熱中症にならないよう対策をしつつ部屋も温度調整に注意しながらエアコンをつけている。そして、僕はベッドで眠っている。


そう、生まれつき身体が弱かった。

体力や免疫が低く、もしかしたら生まれても生きられないかもしれないと余命宣告もされていたんだとか。そんな家の息子に無事生まれ、家の中で眠る生活が続いているがなんとか過ごしている。


僕の家は、代々受け継ぐ金融関係の仕事で、真邊家は政治や国との大きな交流もある


いわば、財閥の家である。

そこに生まれた一人っ子の僕はそれはそれは可愛がられたんだって。


子供の頃を思い出すといつも同じ景色だ。


彼の名は「真邊(まなべ)大子(たいし)8歳

夏休みの最中、今日もベッドで寝ている。


大「つまらない…こうも毎日毎日寝てばかりでは退屈極まりない。」


身体が弱い大子は、寝たきりの生活に退屈しながらも、母や、使用人を通じて同級生などからたくさんの本が何冊も届く。


もちろん漫画も数十冊あり、その中でも好きだったのが、ミステリー小説やオカルト系の物。

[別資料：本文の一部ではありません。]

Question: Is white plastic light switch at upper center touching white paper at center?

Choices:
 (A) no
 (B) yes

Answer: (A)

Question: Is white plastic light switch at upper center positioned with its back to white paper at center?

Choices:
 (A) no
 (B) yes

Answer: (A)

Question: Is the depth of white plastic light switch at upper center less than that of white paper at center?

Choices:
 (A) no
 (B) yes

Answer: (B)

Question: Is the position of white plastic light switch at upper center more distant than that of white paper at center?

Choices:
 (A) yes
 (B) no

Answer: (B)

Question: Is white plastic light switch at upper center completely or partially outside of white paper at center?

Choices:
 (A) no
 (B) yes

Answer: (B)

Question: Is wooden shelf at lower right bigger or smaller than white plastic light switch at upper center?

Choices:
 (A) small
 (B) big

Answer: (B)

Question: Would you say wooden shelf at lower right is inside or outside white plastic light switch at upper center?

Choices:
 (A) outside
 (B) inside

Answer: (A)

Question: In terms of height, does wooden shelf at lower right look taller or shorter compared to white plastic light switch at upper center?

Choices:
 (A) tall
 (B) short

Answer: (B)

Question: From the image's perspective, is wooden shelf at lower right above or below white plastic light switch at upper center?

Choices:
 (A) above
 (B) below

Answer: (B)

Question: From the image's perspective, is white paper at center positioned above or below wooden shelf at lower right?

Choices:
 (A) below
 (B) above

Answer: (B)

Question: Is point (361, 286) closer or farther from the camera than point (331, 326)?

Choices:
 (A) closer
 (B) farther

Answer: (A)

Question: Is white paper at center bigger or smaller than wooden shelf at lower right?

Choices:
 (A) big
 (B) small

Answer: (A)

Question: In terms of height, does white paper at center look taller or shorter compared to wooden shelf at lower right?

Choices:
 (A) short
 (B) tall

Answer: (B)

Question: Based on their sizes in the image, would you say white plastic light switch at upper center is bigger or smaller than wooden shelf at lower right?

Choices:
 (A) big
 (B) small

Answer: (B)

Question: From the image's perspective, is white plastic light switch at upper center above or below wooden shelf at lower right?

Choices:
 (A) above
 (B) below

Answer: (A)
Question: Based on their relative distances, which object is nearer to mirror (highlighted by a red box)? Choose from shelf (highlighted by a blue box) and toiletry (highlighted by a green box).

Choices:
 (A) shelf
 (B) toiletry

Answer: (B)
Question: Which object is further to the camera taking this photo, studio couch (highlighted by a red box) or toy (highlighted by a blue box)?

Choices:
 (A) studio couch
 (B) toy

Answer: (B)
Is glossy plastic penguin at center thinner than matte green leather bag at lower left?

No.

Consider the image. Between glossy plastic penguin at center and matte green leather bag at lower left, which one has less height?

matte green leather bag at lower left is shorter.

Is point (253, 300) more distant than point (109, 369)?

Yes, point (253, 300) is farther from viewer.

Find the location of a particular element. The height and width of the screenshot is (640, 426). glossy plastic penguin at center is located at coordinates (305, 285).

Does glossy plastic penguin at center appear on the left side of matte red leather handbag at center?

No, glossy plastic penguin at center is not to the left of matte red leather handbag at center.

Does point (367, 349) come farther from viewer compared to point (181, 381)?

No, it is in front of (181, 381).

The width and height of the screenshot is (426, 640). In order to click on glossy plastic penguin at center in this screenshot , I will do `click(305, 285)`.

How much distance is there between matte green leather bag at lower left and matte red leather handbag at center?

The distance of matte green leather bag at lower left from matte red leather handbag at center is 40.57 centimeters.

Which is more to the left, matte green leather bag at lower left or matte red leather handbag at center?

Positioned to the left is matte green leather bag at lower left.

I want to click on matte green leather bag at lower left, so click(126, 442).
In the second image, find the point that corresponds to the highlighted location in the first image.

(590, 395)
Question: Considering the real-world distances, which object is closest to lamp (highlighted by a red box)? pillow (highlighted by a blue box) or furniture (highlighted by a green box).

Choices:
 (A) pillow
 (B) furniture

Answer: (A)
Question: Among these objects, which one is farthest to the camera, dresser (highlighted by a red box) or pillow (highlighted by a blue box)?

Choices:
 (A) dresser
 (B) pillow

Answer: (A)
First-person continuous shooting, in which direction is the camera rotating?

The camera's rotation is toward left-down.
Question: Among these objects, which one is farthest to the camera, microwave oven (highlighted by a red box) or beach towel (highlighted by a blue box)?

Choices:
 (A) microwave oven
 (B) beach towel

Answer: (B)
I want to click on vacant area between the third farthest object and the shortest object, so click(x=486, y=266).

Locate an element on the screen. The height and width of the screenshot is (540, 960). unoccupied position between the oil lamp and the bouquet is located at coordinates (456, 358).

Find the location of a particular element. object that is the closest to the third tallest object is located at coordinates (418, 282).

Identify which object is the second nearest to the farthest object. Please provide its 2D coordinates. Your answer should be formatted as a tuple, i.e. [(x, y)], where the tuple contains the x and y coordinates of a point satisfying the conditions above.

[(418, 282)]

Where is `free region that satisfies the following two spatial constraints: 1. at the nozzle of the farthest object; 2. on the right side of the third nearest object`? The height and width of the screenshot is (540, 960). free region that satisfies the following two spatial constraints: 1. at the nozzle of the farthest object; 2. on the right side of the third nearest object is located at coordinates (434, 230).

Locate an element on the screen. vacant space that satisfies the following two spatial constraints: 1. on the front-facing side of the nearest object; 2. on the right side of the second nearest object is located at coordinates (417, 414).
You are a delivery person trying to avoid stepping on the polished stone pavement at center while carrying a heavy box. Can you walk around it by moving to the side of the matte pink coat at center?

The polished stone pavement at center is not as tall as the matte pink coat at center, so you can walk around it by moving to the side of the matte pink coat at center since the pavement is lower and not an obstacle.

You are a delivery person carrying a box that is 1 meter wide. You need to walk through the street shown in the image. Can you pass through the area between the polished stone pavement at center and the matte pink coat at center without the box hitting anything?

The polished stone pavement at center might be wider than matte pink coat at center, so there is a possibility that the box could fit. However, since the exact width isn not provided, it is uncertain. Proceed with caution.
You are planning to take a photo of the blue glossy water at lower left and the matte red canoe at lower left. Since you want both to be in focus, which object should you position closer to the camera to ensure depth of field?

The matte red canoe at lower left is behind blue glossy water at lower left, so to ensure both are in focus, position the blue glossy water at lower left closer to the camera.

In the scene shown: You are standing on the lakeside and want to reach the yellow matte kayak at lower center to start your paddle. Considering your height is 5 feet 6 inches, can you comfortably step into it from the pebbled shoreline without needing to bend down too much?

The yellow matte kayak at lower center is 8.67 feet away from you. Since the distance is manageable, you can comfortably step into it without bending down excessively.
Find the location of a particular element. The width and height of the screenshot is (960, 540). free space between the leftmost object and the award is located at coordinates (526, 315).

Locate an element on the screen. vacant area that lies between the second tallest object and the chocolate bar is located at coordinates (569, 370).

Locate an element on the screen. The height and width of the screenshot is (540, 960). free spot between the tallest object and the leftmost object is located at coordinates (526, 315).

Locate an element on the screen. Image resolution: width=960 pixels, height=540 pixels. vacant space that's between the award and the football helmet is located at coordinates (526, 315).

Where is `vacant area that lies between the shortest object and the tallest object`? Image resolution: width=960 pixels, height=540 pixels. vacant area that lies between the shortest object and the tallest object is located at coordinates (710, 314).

解明されていない不思議な現象や、異世界もの、妖怪、それらの本ばかりを吸収するように読み尽くしている。



大「そうだ、こっそり抜け出して

鳴り神社へ行こう。」


鳴り神社とは、江戸時代末期、人を斬り殺す事件が多発。一人の罪人が神を祀る祠を壊し、神の怒りに触れた罪人に雷が落ちたという。その時、雷鳴と共に雲の中へと龍が消えていったのだとか。


それから鳴り神社には龍神様が祀られ、

邪気や健康、安産、金運など参拝しにくる人が多数。


大子の体力では到底辿り着けないと、身内のものは口を揃えて言うが、

大人の足で4分とすぐにたどり着く近場に建てられている。子供の足では1時間はかかると冷やかしのように周りと大人たちは子供に言い聞かせるのだ。


そんなこともお構いなしに大子は、

母にバレぬようこっそり抜け出し

秘密のルートから家を出た。


苦しそうに息を切らしながらも、少ししかない体力で神社は辿り着いたのだ。


貯めていたお小遣いの中から五円玉を取り出すと、お賽銭箱に投げ入れ丁寧な挨拶でお願いをした。


大「神様、どうか僕の身体が丈夫になり

みんなの役に立てますように」


そして最後にまた、丁寧にお辞儀をし

神社を後にした。


ヘトヘトになりながらも家につき、

部屋に辿り着く前に廊下で倒れてしまった


次に目を覚ました時には、朝の事だった。

ベッドのそばには、洗面器に濡れタオルと母が手を握りしめたまま、僕のベッドに伏せて眠っていた。


僕はそっと起き上がると、それに気づいた母が僕の顔を見るなり泣き出してしまった


母「よかった…目を覚ましてくれて

このまま眠ったままだったらどうしようって…」


母の話によると、廊下で倒れている僕を使用人の一人が見つけ、高熱で2日も眠っていたそうだ。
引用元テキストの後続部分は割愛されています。